WHAT IS NEEDED:
Extract the classification lines from each of the records below and reproduce every line without alteration. Leave the pictures out of the answer.

-- begin GIVEN RECORDS --

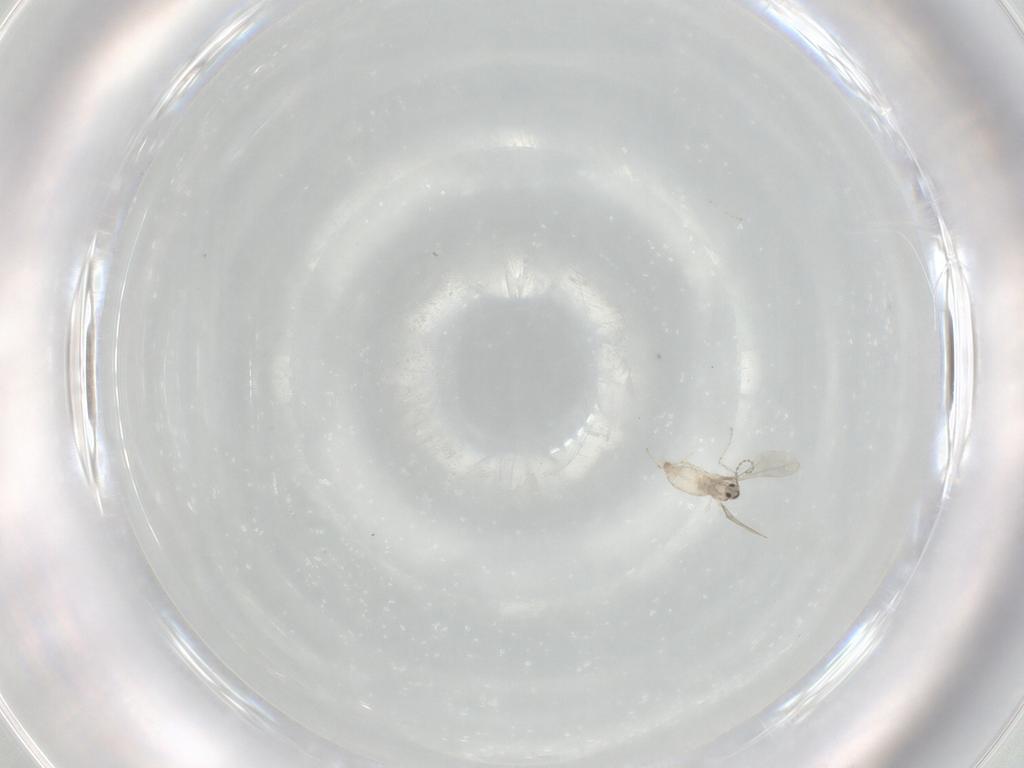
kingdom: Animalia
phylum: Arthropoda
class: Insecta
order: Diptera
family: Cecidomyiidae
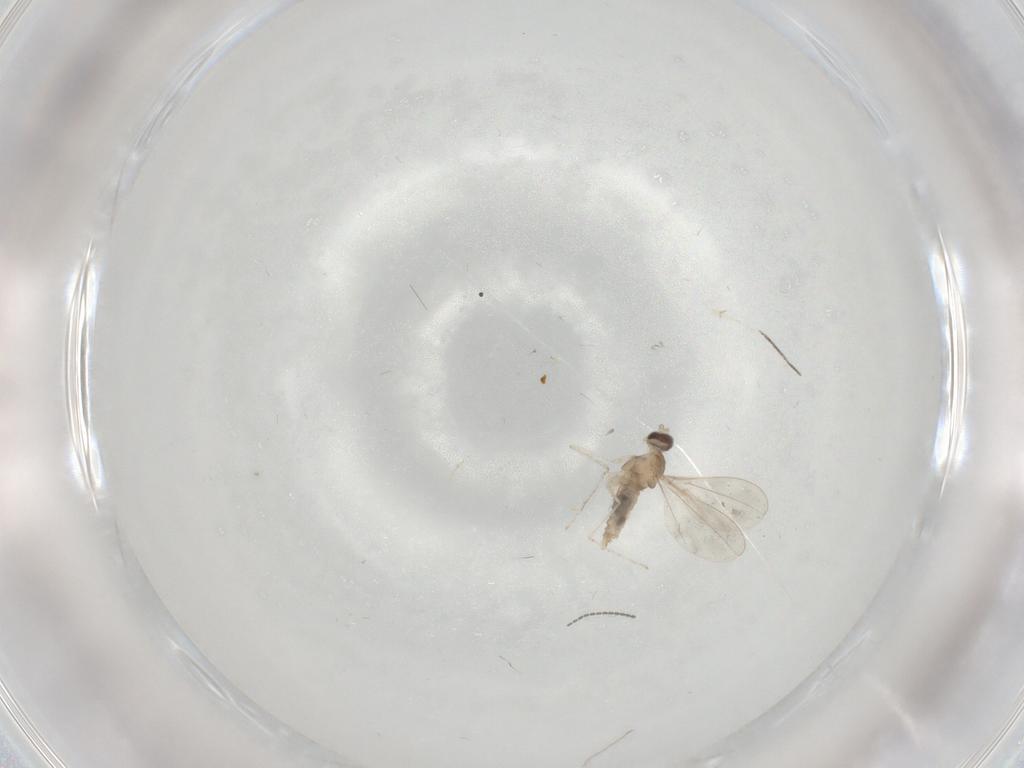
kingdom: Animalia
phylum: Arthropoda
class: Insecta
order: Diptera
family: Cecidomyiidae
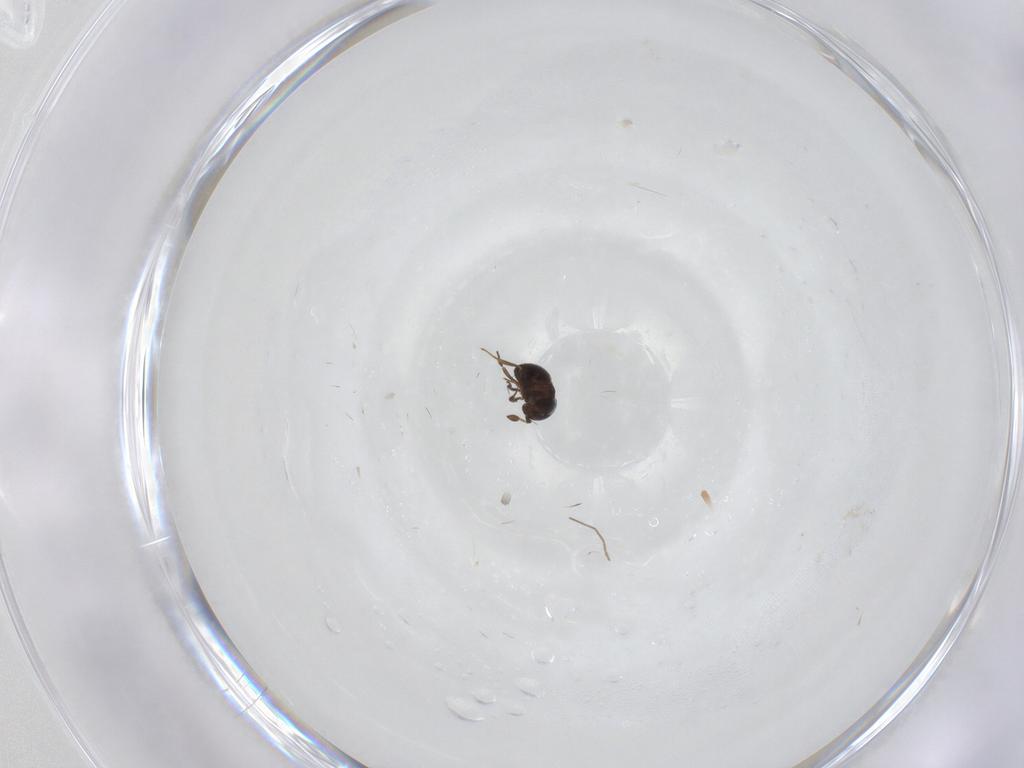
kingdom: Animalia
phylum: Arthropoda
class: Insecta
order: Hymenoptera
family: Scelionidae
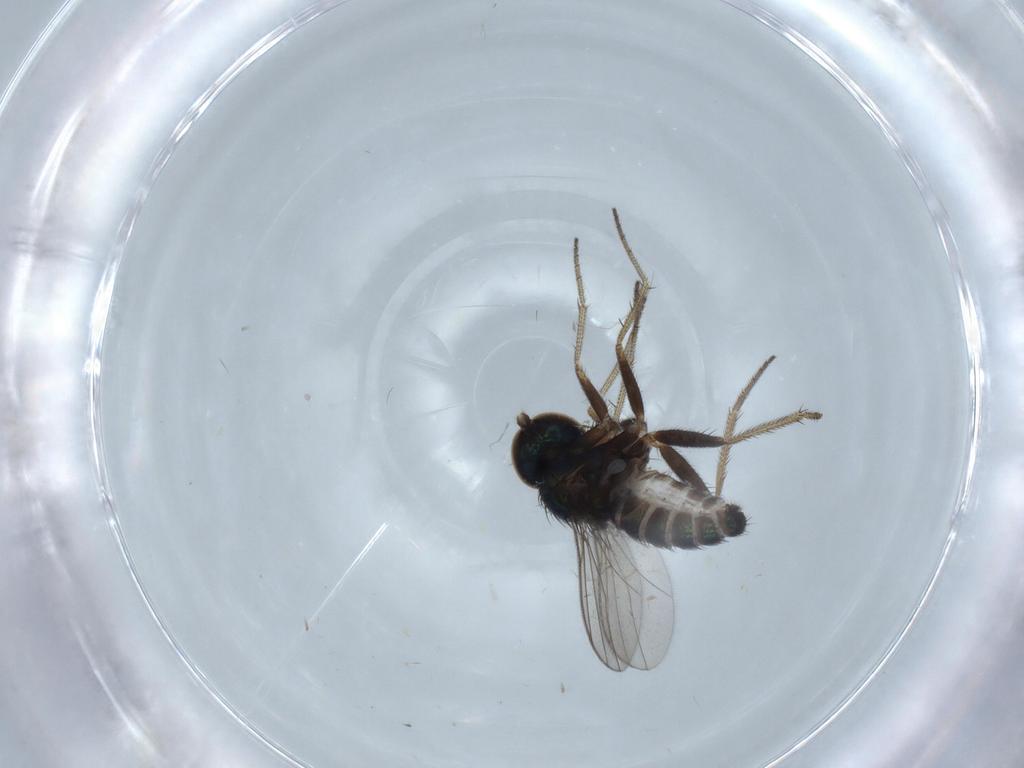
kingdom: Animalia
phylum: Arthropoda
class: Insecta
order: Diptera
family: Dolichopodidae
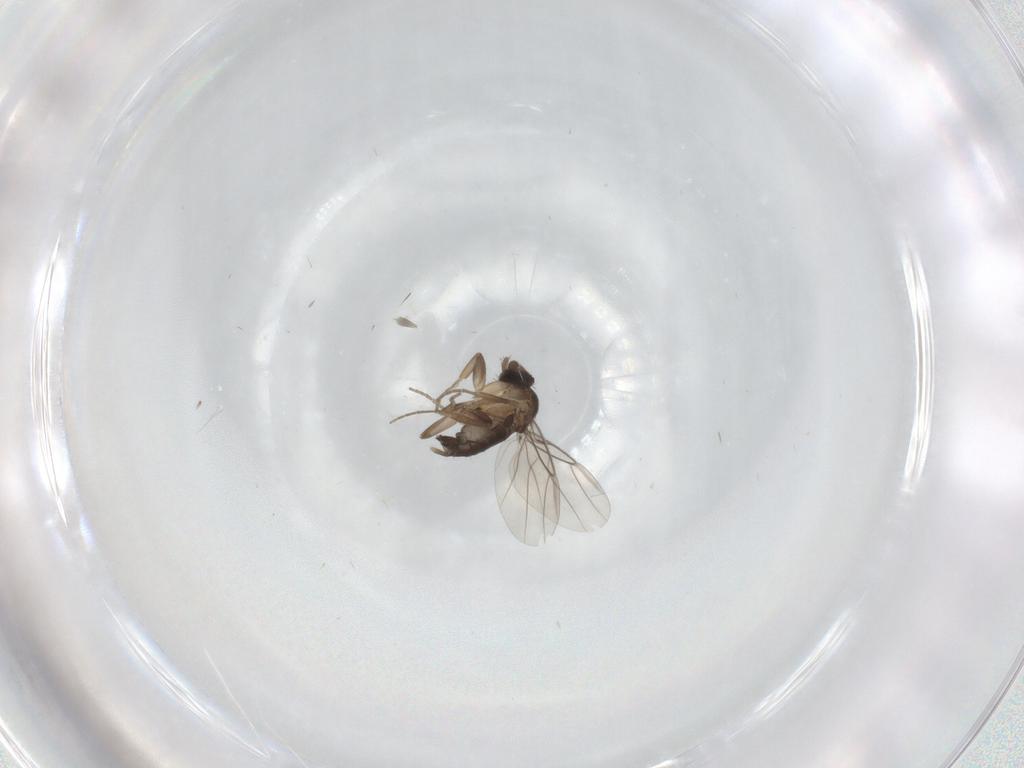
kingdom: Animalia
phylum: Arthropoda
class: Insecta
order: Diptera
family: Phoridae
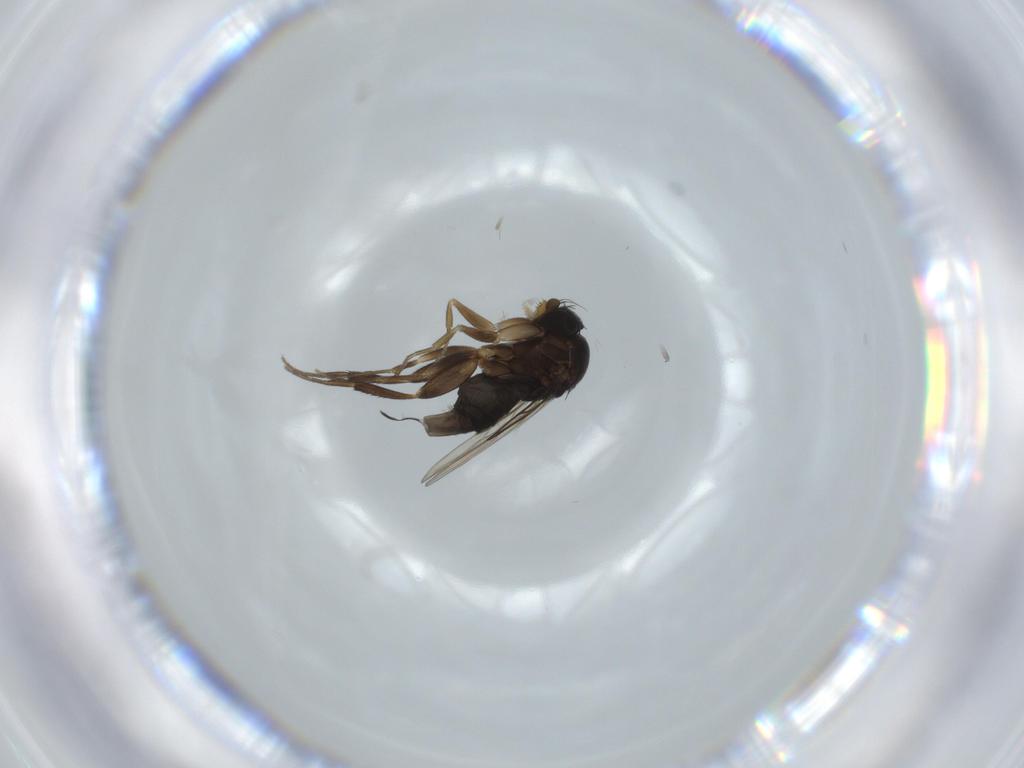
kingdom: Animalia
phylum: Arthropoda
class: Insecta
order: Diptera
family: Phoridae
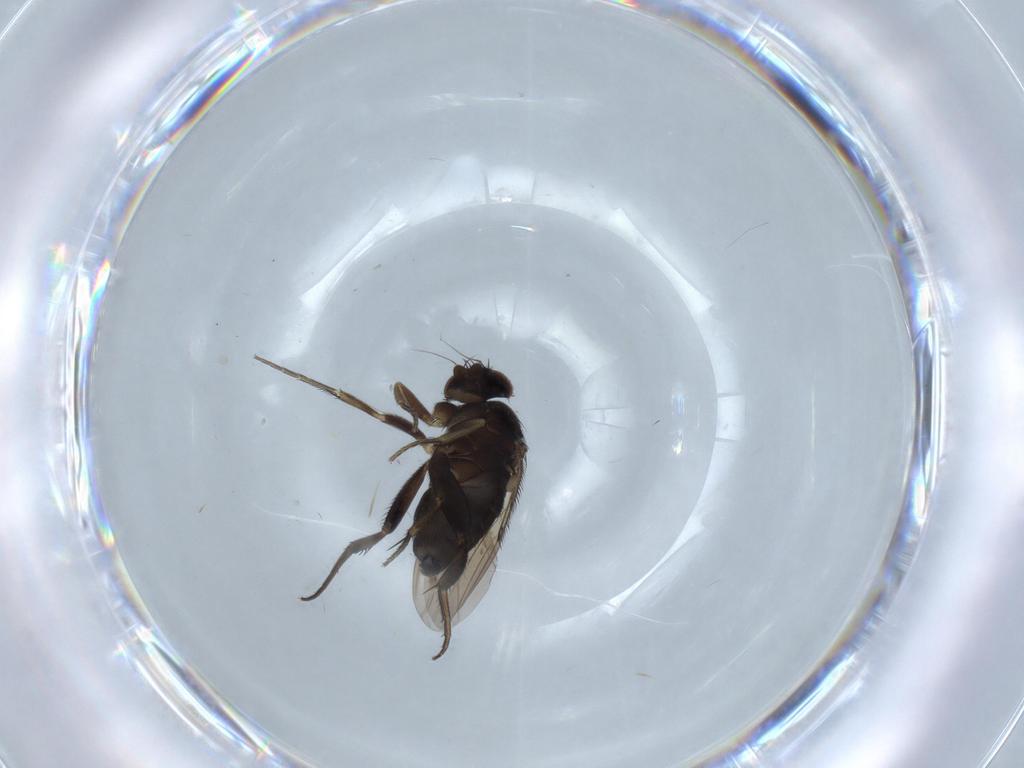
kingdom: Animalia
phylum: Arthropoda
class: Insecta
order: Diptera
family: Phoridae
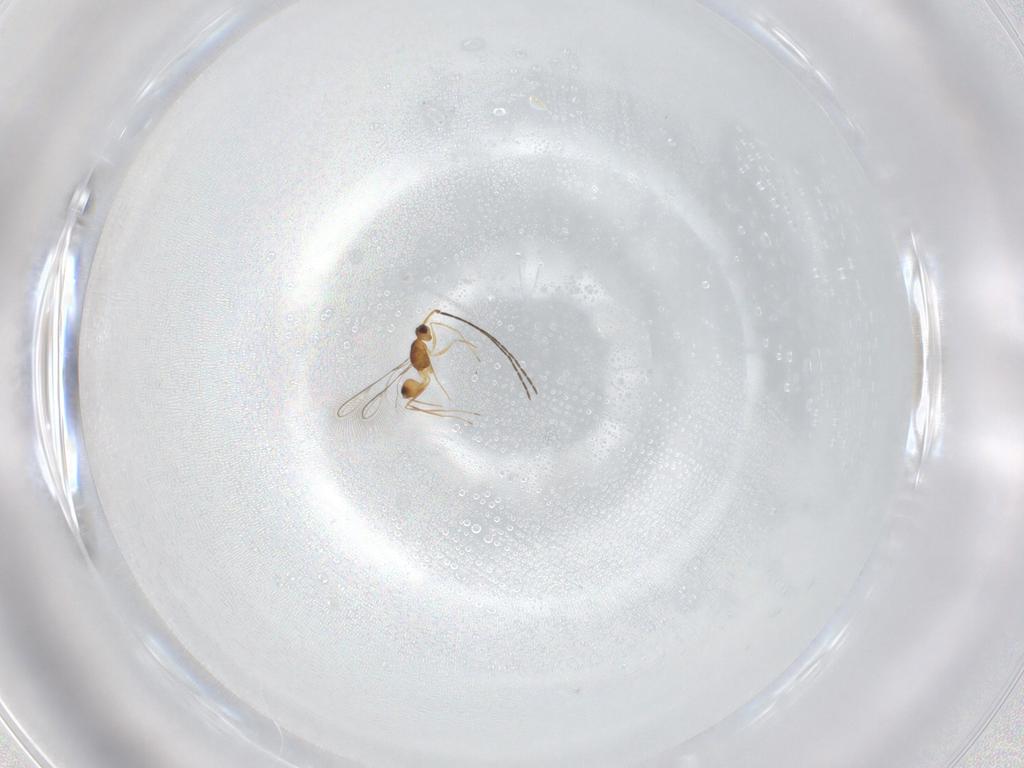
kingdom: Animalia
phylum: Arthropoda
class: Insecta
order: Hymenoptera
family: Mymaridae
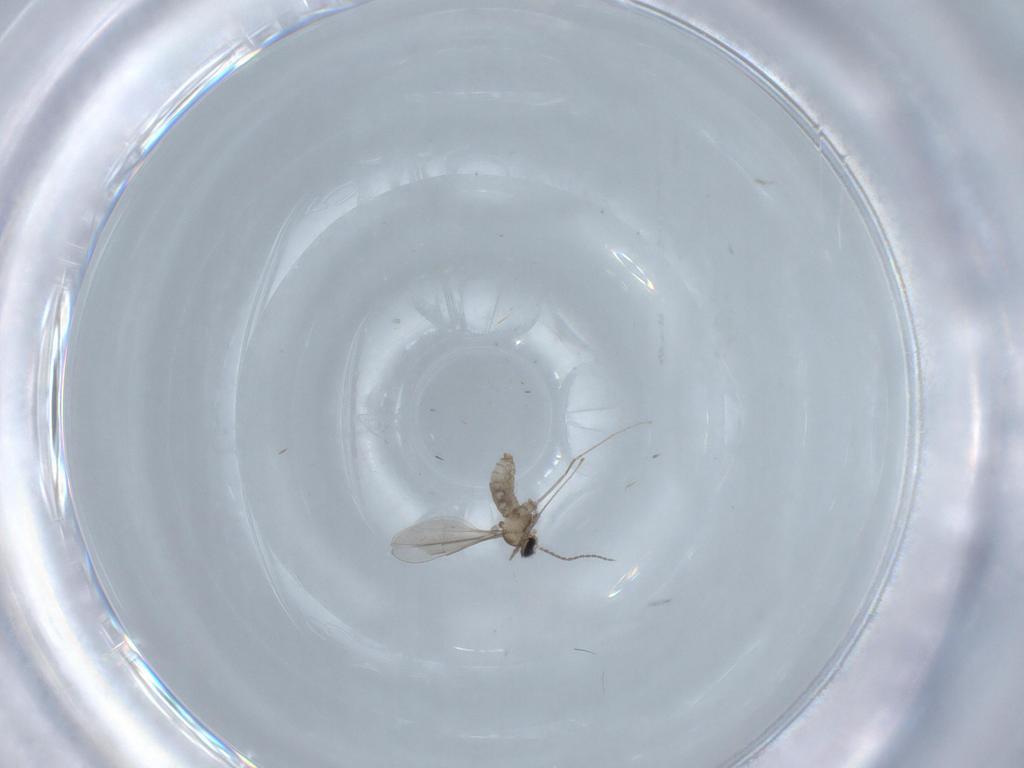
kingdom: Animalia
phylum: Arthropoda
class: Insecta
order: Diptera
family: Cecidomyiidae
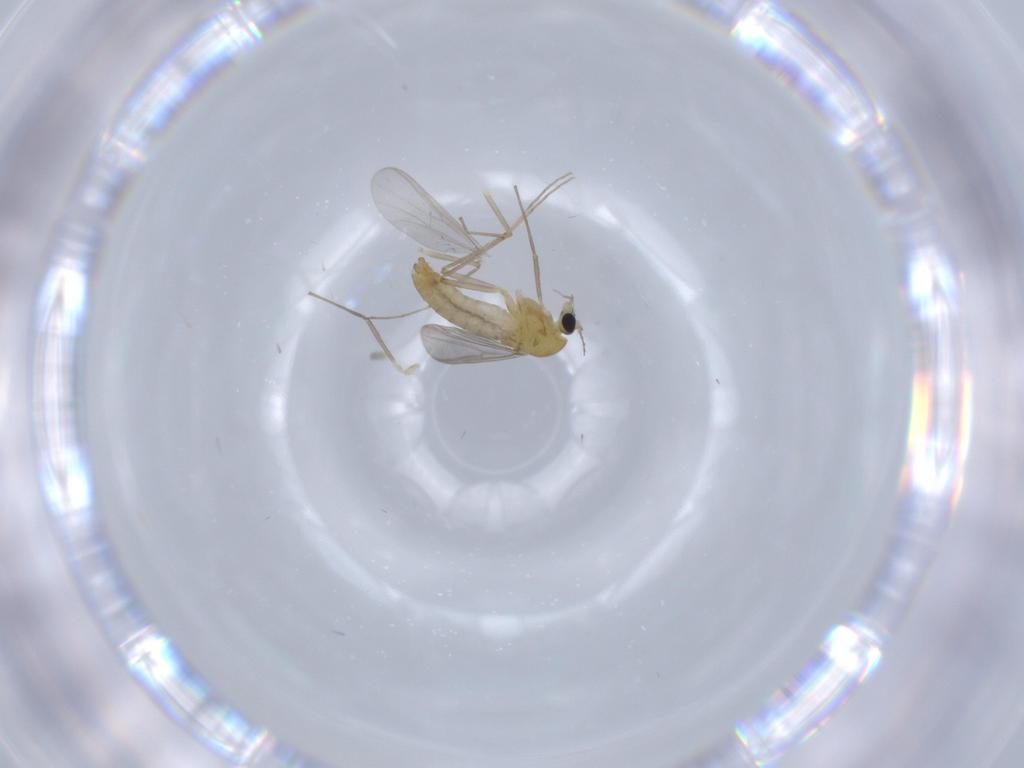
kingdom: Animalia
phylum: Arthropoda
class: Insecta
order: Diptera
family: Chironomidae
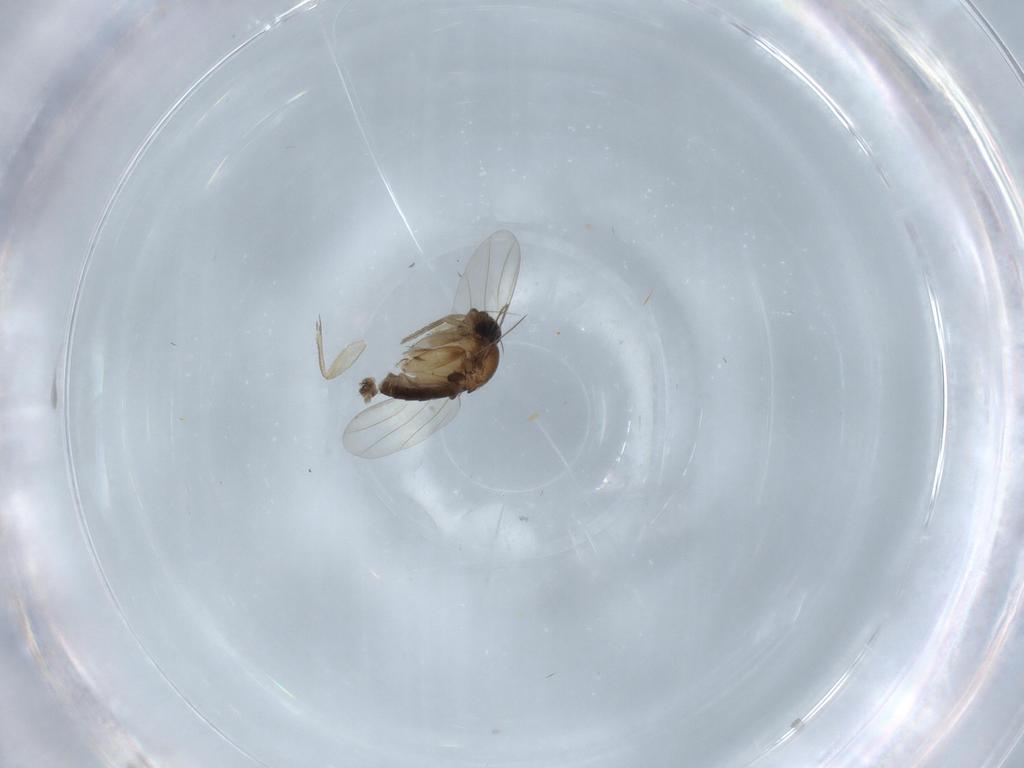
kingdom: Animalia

-- end GIVEN RECORDS --

SOLUTION TO THE PROBLEM:
kingdom: Animalia
phylum: Arthropoda
class: Insecta
order: Diptera
family: Cecidomyiidae
kingdom: Animalia
phylum: Arthropoda
class: Insecta
order: Diptera
family: Cecidomyiidae
kingdom: Animalia
phylum: Arthropoda
class: Insecta
order: Hymenoptera
family: Scelionidae
kingdom: Animalia
phylum: Arthropoda
class: Insecta
order: Diptera
family: Dolichopodidae
kingdom: Animalia
phylum: Arthropoda
class: Insecta
order: Diptera
family: Phoridae
kingdom: Animalia
phylum: Arthropoda
class: Insecta
order: Diptera
family: Phoridae
kingdom: Animalia
phylum: Arthropoda
class: Insecta
order: Diptera
family: Phoridae
kingdom: Animalia
phylum: Arthropoda
class: Insecta
order: Hymenoptera
family: Mymaridae
kingdom: Animalia
phylum: Arthropoda
class: Insecta
order: Diptera
family: Cecidomyiidae
kingdom: Animalia
phylum: Arthropoda
class: Insecta
order: Diptera
family: Chironomidae
kingdom: Animalia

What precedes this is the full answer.